Opinion

La Constitución moral de AMLO

Dícese que Moisés fue el elegido para llevar diez mandamientos de dios para la humanidad, a manera de ley suprema; AMLO parafrasea y con un pensamiento mágico trae aquel decálogo al México violento y corrupto, para rescatarlo de la perdición.

Lo hizo en Morena con un decálogo de principios; también presentó un decálogo contra la inseguridad y otro para la reforma educativa. Y quiere más, quiere convertir su decálogo en una Constitución, una Constitución moral, lo dijo en campaña y lo repitió hace unos días.

Anticipa que invitará a filósofos, psicólogos, sociólogos, antropólogos, a ancianos de comunidades indígenas, poetas y a líderes religiosos, para concretarla.  Concibe esa Constitución como la solución para acabar con la corrupción, como si el problema fuese moral y no una infracción a la ley.

Usa las escalinatas de su casa de campaña como púlpito; en la acera adyacente, sus simpatizantes han montado un altar con veladoras para pedir que la divinidad lo proteja; no recuerdo haber visto antes una situación similar.

No dirimo aquí la diferencia de lo moral o la ética como valores, sino lo que López Obrador concibe como los valores que deben estar en una nueva Constitución.  Le hemos oído ocurrencias, pero ésta es harto peligrosa por muchas razones.
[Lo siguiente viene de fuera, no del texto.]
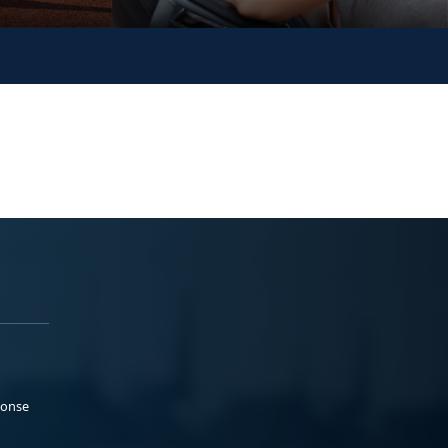
ponse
1.- Es necesario recordar que la corrupción es una infracción a la ley y como tal debe castigarse.  López Obrador pretende acabar la corrupción desde una categoría moral; como buen religioso señala que no sólo se busque bienestar material, sino también el bienestar del alma, fortalecer valores morales, culturales, espirituales, sentar las bases para una convivencia sustentada en el amor. Por el bien de la República debemos leer nuevamente a Lerdo de Tejada, Prieto, Altamirano, Ramírez, autores de las leyes de reforma del siglo XIX.

2.- El artículo 40 de la Constitución comienza estableciendo que es voluntad del pueblo mexicano constituirse en una República representativa, democrática, laica y federal. La laicidad es un elemento fundamental que no debe trastocarse ni siquiera por el Presidente.
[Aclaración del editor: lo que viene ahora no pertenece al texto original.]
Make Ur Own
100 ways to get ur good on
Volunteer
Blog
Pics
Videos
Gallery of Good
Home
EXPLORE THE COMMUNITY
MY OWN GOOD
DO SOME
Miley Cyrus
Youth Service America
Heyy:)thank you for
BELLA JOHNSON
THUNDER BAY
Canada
3.- Su propuesta de cuarta transformación del país no sigue la línea independentista, liberal y revolucionaria, de los tres grandes movimientos de 1810, 1857 y 1910. Este nuevo gobierno esta obligado como autoridad a conducirse  y  rendir cuentas conforme a los valores de universalidad, interdependencia, invisibilidad y progresividad de los derechos humanos inscritos en el artículo 1 constitucional, pues estos son los valores fundamentales.

4.- La corrupción y la impunidad prevalecen porque las leyes de las que nos hemos dotado no se aplican; no hay una rendición de cuentas y permanecen inconclusos sistemas como el Nacional contra la Corrupción, que debieran terminar con los pactos de corrupción e impunidad.
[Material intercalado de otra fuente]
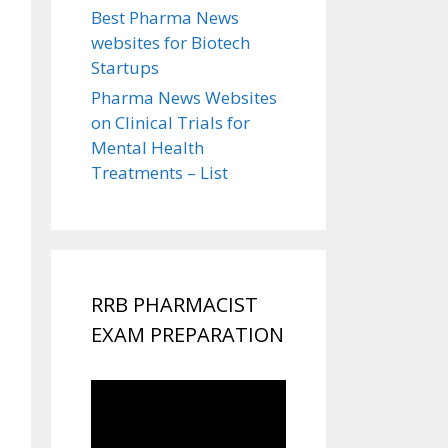
Best Pharma News
websites for Biotech
Startups
Pharma News Websites
on Clinical Trials for
Mental Health
Treatments – List
RRB PHARMACIST
EXAM PREPARATION
Video
Player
5.- Hay que hacer énfasis en la separación del Estado y las iglesias, en coexistencia, por eso en este país hay laicidad y la libertad de practicar o no un culto. López Obrador se aprovecha de la idiosincrasia de una sociedad que conserva profundas raíces religiosas y se proyecta como su guía espiritual, pero el presidente de la República no es un ministro religioso, ni siquiera debe parecerlo, su obligación es cumplir y hacer cumplir la Constitución Política y las leyes que de ella emanan.

Proponer una constitución moral es un despropósito y evidente antítesis juarista.